#### [COMPITO]
Continua l'articolo su Jeremy Menez e il Milan, ripartendo subito dopo la sua ultima frase.

Jeremy Menez (Getty Images)
Jeremy Menez (Getty Images)

Jeremy Menez, l’uomo del destino: nel Milan dei disastri, dei problemi tattici e di uno scarso decimo posto in campionato è riuscito a strappare applausi per i suoi 16 gol stagionali, risultando elemento fondamentale in attacco. Oggi, in un Milan che sembra partire con i favori dei pronostici e rinforzato dal mercato potrebbe essere di troppo; sta a lui far cambiare idea ai suoi detrattori e a chi lo considera inutile. Intanto il Corriere dello Sport lo ha intervistato in esclusiva.

 

Eppure per Menez contano poco le 16 reti, dando un bilancio negativo all’ultima stagione: “Il mio primo campionato al Milan è stato un flop, non siamo riusciti ad entrare in Europa e l’allenatore è stato esonerato. Dopo Natale abbiamo collezionato troppe sconfitte e non abbiamo più risalito la classifica. I miei gol? Un record per me, ma non basta: io voglio vincere, preferisco servire un assist decisivo a un compagno o essere utile per la vittoria della squadra“.

#### [DATI FORNITI]

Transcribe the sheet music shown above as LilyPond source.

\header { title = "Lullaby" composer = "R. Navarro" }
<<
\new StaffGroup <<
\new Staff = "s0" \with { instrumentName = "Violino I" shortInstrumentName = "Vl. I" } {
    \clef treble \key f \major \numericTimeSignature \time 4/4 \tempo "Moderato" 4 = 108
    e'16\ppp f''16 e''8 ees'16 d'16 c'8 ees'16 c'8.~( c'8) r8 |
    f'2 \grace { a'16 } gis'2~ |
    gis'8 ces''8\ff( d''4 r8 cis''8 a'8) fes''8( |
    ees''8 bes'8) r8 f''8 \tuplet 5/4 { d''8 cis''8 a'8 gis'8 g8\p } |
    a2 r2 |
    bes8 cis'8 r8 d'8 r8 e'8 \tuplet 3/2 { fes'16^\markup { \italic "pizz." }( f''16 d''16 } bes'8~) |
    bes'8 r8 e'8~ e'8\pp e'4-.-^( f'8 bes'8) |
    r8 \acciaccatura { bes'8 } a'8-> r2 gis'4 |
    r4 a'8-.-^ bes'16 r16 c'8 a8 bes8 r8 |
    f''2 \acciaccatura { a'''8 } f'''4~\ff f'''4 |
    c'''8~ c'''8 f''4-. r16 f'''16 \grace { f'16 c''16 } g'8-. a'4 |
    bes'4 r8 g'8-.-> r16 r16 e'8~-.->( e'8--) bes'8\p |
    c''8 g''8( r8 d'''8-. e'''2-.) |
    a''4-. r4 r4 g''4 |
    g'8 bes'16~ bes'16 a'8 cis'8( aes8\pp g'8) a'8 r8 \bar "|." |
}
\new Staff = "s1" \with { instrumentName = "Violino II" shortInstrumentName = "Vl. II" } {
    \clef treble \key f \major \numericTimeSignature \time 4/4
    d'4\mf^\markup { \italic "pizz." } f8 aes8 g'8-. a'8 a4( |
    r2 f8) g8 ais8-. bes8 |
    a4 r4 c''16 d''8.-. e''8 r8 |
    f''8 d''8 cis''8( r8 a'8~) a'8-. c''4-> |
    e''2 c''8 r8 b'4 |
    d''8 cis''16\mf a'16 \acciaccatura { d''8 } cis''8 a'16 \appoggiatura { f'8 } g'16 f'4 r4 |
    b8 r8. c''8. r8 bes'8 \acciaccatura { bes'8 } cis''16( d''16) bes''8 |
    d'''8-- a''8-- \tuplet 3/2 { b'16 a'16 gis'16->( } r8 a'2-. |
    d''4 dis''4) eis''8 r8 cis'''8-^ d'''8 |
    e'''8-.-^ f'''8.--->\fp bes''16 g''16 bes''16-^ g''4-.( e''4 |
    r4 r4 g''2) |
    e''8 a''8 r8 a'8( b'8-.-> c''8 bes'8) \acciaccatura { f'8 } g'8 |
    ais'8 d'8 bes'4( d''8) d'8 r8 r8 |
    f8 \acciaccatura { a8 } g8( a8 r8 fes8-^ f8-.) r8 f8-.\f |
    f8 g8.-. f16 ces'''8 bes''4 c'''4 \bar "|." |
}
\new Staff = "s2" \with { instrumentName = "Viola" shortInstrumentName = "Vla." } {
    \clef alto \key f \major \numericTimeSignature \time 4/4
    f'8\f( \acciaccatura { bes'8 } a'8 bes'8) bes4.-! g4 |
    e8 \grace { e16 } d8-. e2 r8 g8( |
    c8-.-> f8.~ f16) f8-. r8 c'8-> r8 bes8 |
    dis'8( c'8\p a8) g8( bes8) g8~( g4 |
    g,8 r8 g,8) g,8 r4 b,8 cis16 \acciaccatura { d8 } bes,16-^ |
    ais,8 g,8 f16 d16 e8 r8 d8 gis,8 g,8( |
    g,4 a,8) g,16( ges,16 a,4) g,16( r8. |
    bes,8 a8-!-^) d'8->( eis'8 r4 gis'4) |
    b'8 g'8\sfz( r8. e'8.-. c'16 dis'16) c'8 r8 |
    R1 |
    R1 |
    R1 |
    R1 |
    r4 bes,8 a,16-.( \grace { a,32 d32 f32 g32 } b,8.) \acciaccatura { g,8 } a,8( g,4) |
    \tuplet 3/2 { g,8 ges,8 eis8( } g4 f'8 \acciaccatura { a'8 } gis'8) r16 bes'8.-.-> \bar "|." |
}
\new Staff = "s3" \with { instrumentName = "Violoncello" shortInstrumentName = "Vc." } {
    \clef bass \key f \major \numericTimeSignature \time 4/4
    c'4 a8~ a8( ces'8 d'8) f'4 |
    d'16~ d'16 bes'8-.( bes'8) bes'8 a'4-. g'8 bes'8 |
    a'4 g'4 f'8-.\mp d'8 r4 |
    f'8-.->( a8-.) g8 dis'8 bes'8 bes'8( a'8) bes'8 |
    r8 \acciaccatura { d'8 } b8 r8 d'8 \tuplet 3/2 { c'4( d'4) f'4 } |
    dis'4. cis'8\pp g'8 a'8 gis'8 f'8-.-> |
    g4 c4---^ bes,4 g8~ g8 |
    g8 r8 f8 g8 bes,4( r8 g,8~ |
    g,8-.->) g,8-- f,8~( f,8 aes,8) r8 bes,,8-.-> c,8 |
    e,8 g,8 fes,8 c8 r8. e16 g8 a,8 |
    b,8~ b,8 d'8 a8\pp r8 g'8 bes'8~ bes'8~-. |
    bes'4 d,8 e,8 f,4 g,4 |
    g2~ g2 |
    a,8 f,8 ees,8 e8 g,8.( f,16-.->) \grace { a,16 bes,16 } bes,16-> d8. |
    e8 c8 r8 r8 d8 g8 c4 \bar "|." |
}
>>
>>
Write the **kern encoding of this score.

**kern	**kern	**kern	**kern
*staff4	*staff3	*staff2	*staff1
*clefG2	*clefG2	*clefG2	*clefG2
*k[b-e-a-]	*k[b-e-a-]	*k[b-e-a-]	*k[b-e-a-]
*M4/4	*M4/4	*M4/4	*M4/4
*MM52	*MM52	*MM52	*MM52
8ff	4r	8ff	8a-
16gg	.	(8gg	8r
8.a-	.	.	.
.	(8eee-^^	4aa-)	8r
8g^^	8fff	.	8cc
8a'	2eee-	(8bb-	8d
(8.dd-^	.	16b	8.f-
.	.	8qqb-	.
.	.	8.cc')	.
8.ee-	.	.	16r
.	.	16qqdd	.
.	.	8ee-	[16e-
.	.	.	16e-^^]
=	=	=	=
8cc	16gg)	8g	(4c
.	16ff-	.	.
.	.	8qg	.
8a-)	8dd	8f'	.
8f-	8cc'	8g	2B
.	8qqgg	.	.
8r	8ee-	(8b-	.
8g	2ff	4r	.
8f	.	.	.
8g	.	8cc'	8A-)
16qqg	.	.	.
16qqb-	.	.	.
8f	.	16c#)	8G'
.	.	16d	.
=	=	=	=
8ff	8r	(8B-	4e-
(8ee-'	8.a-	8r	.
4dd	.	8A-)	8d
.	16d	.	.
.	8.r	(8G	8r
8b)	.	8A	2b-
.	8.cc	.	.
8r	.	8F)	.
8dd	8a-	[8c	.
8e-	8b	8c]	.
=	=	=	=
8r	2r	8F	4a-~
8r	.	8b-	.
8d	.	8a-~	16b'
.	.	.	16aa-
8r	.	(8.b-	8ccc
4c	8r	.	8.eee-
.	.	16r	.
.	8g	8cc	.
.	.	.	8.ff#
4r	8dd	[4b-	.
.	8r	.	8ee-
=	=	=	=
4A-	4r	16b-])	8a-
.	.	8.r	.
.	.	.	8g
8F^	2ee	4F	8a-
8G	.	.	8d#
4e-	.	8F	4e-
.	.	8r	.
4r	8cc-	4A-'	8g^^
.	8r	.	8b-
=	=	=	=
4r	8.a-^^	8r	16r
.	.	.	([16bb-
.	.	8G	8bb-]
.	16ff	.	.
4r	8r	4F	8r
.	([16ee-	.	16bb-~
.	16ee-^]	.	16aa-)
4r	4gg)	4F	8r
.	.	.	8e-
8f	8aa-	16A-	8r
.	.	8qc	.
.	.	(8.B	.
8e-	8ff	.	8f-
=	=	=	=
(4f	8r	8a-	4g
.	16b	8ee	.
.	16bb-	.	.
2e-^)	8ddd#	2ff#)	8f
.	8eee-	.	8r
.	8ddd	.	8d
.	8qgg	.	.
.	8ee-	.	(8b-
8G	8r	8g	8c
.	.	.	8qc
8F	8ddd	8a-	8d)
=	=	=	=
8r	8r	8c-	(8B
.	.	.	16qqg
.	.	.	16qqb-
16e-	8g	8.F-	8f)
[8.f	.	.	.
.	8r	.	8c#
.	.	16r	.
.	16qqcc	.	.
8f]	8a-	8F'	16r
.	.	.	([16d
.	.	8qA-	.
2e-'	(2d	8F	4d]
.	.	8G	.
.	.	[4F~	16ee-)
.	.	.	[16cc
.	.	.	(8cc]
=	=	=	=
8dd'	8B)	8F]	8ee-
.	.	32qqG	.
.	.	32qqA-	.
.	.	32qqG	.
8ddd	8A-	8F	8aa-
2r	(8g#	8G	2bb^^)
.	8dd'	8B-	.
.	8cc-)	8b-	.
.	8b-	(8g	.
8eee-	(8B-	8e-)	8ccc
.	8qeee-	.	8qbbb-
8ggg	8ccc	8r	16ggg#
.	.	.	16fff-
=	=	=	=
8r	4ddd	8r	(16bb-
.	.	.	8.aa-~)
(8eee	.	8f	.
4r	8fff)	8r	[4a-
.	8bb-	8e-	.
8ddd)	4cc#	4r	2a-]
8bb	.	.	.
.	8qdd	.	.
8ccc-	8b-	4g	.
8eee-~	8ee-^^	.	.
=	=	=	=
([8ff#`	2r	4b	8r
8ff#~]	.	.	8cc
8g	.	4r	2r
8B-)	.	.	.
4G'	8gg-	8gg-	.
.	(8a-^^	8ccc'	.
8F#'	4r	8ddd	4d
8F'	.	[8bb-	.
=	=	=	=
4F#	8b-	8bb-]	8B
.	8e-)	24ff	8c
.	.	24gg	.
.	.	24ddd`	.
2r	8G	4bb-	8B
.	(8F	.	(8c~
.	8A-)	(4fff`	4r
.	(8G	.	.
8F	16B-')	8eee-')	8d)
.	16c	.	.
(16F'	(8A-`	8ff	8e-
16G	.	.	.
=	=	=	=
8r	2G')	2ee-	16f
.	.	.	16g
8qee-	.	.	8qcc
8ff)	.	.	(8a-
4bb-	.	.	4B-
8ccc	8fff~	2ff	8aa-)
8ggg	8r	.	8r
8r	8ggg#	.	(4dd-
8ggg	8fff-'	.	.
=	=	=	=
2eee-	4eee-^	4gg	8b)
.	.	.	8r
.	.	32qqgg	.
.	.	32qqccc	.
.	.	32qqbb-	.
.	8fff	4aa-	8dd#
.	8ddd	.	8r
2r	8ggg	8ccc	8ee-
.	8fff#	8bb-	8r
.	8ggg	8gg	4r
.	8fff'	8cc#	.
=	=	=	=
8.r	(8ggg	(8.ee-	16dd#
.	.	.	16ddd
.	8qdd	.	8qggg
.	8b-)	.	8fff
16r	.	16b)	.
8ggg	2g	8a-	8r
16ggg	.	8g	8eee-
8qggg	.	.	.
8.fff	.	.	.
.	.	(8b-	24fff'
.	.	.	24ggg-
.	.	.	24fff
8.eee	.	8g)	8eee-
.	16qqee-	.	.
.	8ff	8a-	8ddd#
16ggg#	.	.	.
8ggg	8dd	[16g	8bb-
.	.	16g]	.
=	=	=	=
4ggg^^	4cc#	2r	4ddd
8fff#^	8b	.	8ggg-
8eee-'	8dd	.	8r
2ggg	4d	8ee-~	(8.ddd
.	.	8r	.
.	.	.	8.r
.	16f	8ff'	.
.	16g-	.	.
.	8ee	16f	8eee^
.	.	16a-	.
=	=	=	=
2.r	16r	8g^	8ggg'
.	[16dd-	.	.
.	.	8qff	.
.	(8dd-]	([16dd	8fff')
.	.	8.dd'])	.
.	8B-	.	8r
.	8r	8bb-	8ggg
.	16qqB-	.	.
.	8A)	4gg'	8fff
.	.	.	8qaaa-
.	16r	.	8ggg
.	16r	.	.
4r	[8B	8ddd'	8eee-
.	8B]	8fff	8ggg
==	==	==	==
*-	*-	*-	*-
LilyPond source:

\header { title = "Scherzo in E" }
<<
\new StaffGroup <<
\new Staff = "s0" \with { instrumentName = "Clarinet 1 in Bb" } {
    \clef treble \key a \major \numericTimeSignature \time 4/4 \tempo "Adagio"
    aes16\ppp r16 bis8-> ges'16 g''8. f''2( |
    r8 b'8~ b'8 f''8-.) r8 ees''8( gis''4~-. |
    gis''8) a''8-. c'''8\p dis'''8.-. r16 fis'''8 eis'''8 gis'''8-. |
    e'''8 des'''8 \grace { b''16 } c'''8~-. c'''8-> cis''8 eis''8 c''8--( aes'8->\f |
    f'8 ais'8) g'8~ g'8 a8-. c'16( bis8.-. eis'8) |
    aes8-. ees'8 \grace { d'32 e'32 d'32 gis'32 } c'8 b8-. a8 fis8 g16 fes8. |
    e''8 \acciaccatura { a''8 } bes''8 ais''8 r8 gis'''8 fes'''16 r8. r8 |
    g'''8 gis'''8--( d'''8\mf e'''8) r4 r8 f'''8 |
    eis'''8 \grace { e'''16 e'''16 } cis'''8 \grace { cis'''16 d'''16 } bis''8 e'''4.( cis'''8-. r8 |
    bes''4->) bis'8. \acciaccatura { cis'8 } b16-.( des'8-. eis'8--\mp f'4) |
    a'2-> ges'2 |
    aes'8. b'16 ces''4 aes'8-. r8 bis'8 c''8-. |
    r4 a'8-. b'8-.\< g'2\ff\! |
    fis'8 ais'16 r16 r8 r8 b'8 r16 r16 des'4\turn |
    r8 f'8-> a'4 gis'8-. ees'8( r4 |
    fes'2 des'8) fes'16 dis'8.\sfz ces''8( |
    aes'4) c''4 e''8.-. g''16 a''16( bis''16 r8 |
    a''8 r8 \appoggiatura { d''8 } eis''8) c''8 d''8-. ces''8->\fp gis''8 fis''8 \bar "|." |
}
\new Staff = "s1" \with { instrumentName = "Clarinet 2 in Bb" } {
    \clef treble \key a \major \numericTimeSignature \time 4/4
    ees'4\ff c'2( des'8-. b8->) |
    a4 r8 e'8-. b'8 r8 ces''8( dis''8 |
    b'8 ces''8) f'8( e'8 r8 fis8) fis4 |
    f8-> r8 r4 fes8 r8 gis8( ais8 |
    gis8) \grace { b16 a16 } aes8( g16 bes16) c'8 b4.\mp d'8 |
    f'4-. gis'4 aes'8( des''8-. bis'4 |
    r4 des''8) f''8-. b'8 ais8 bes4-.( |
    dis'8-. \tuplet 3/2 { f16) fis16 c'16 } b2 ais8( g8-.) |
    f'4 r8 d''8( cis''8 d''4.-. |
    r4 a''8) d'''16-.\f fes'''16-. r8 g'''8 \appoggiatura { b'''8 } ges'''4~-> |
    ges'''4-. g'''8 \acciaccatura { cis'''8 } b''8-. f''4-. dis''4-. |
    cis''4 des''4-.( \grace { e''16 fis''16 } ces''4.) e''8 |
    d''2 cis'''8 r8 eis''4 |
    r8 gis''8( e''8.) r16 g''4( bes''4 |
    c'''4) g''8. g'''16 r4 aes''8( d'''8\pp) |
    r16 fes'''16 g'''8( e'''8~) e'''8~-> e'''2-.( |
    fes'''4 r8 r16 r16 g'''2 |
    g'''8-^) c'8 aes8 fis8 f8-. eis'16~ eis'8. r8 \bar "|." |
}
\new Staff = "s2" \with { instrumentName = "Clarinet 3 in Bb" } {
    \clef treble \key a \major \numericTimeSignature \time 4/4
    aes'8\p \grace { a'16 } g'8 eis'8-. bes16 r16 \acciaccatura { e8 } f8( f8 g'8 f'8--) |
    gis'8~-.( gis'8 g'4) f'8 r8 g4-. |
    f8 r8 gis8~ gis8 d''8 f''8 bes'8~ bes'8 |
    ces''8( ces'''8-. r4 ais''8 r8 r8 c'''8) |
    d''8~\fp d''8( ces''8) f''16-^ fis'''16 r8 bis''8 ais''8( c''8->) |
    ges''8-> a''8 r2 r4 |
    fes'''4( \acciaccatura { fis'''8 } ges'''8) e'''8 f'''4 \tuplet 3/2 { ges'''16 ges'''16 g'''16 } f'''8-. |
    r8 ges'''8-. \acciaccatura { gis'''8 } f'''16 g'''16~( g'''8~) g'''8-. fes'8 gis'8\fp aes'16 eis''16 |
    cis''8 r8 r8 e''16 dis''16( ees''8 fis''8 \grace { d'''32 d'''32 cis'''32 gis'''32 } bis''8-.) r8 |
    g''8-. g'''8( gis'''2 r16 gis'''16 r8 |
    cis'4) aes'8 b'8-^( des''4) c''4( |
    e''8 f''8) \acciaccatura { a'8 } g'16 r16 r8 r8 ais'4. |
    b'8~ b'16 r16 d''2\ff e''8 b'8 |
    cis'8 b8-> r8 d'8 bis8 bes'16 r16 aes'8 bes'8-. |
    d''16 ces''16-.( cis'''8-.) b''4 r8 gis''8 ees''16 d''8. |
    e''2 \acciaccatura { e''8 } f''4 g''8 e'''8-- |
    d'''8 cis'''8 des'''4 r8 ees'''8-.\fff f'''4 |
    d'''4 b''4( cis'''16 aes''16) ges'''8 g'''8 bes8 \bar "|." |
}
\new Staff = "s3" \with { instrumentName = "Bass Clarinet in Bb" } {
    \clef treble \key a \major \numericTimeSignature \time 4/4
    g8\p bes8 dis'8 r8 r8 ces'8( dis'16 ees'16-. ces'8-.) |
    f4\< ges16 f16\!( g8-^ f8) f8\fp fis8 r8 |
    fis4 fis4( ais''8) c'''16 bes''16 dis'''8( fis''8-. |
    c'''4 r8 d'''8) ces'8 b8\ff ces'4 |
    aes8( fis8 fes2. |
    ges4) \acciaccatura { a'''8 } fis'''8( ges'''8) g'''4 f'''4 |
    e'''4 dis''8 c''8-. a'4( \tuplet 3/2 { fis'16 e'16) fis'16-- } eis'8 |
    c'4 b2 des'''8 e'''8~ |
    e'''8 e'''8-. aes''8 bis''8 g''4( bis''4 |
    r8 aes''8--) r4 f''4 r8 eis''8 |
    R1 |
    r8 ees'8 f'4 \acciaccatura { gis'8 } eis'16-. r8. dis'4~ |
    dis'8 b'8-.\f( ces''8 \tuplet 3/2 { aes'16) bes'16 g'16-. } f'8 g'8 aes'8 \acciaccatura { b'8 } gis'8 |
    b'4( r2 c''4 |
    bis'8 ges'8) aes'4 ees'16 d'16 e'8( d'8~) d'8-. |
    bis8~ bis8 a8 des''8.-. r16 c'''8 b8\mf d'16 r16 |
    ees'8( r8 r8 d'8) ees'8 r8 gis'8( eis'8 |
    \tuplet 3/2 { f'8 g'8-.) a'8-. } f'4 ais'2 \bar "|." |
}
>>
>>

#### [RISULTATO QUI SOTTO]
Si volta pagina e comincia l’era Mihajlovic al Milan. Ed il francese sa di dover lavorare sodo: “Mi ha convinto da subito, ha voglia di lavorare bene e in questo mi ricorda molto Spalletti. Mi ha fatto una buona impressione. Il ruolo? Non ho disimparato a giocare a sinistra o dietro le punte, sono posizioni che mi piacciono come fare la punta. Mi piacerebbe ripetermi e fare ancora meglio della scorsa stagione, con il lavoro di può fare tutto. Berlusconi capisce di calcio e dice che sono il suo preferito“.

 

Impossibile non toccare l’argomento Zlatan Ibrahimovic, di nuovo in orbita rossonera: “Ibra vuole sempre vincere, può avvicinarti allo scudetto, è uno dei più forti al mondo. Con lui ho avuto un buon rapporto al Psg, sarei contenti di ritrovarlo al Milan. Bacca e Luiz Adriano sono ottimi giocatori, speriamo ci diano una mano. I nuovi calciatori sono molto importanti, ora voglio un Milan ad alti livelli dall’inizio alla fine della stagione“.